→ DIRECTIONS FOR THIS TASK: Look through the records below for the line with "[124,1222,158,1240] ads, ->". Return that line and each one after it up to and including the line with "[214,1509,282,1523] word of", exactly.

→ MATERIAL FOR THIS TASK:
________________
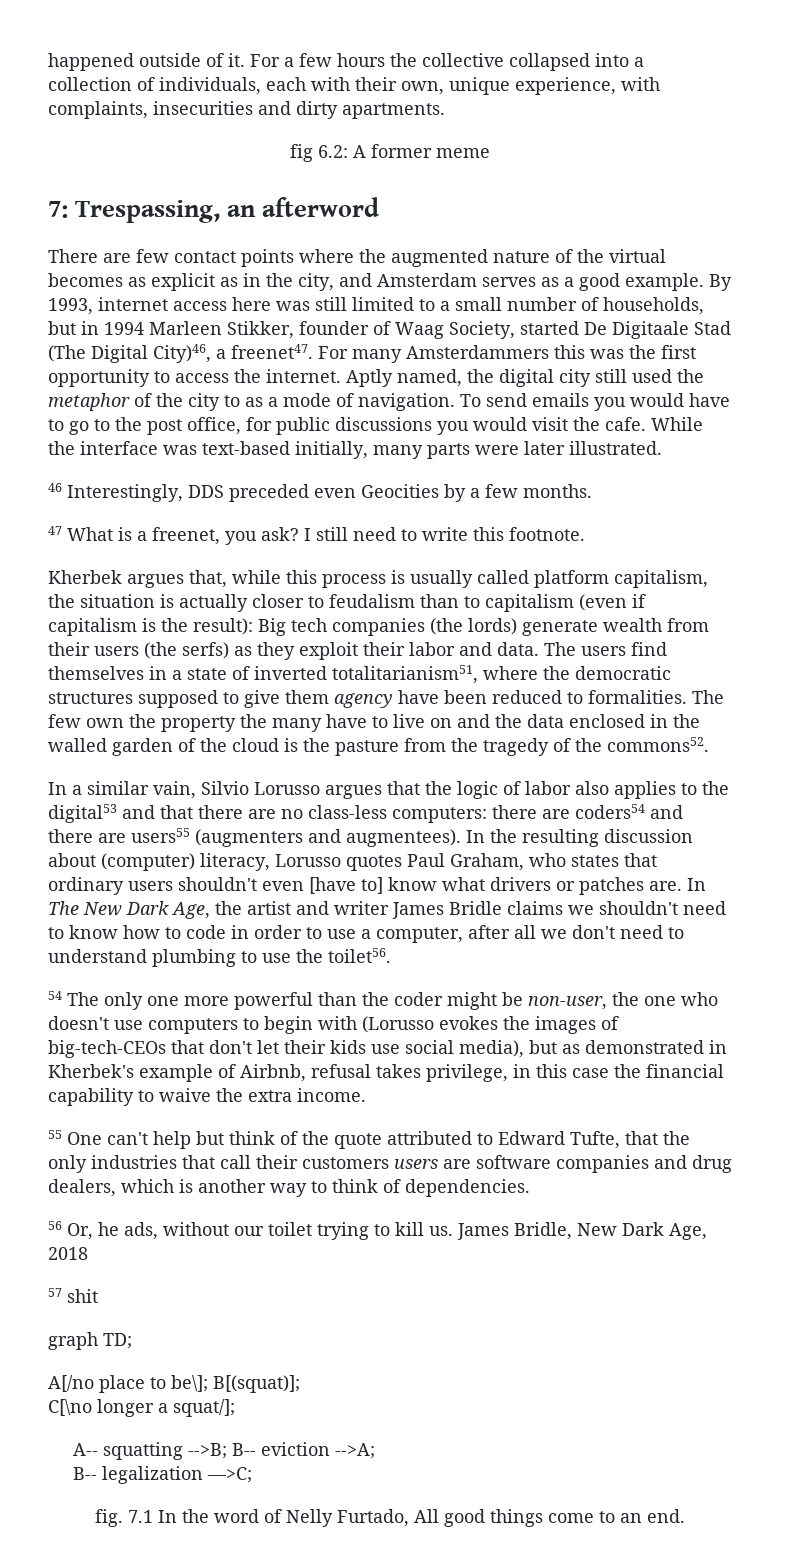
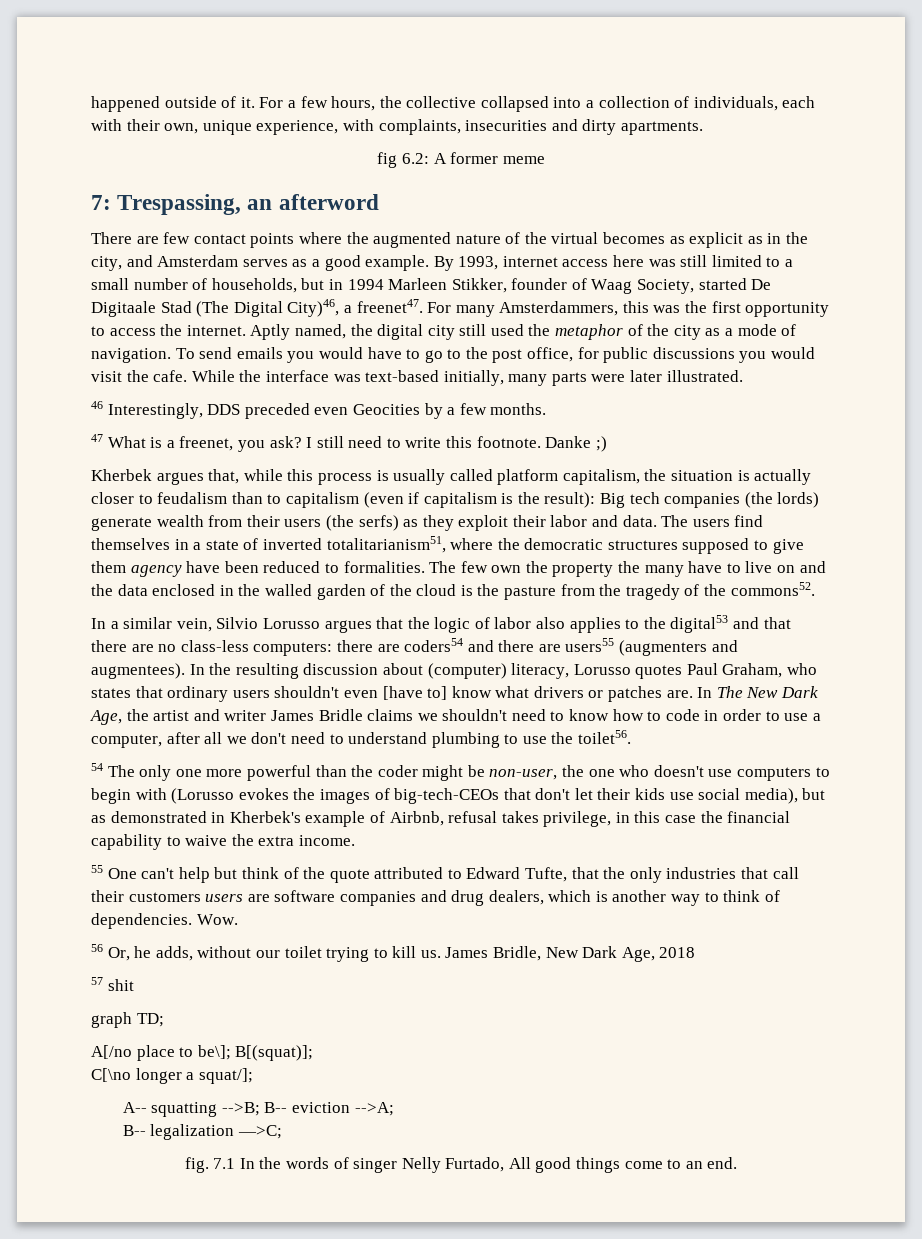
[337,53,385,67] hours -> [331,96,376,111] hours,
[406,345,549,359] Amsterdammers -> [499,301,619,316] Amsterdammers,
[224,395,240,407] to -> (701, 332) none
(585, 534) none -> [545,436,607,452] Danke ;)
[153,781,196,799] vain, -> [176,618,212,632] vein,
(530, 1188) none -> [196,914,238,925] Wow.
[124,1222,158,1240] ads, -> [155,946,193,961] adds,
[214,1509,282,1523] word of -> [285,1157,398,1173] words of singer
________________
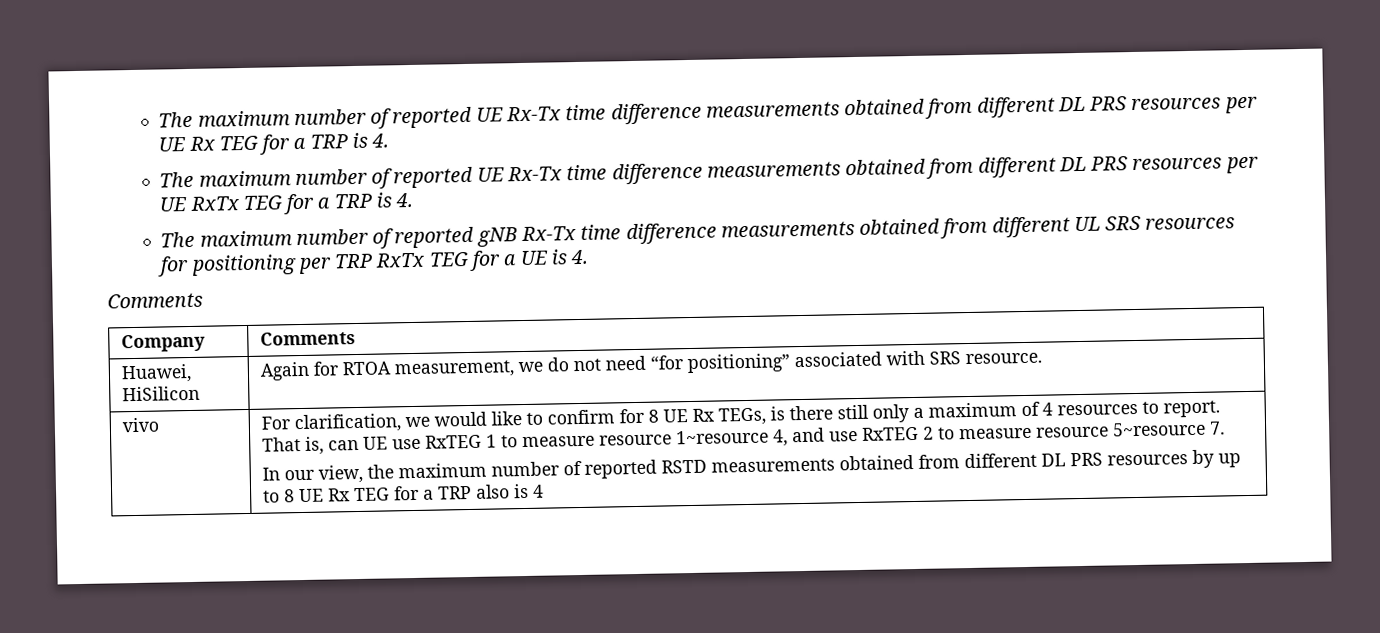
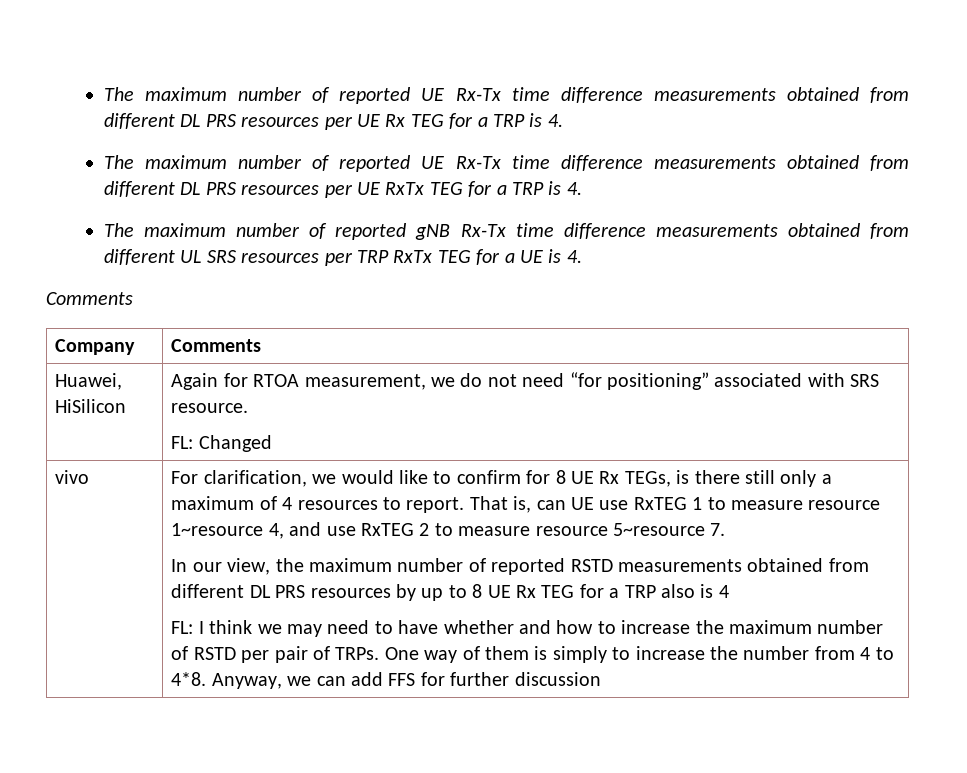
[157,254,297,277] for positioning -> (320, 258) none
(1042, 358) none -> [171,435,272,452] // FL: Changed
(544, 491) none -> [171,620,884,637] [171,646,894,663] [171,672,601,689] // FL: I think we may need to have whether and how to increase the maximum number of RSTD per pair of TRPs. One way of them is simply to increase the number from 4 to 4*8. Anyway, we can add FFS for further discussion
________________
→ EXERCISE ANSWER:
[124,1222,158,1240] ads, -> [155,946,193,961] adds,
[214,1509,282,1523] word of -> [285,1157,398,1173] words of singer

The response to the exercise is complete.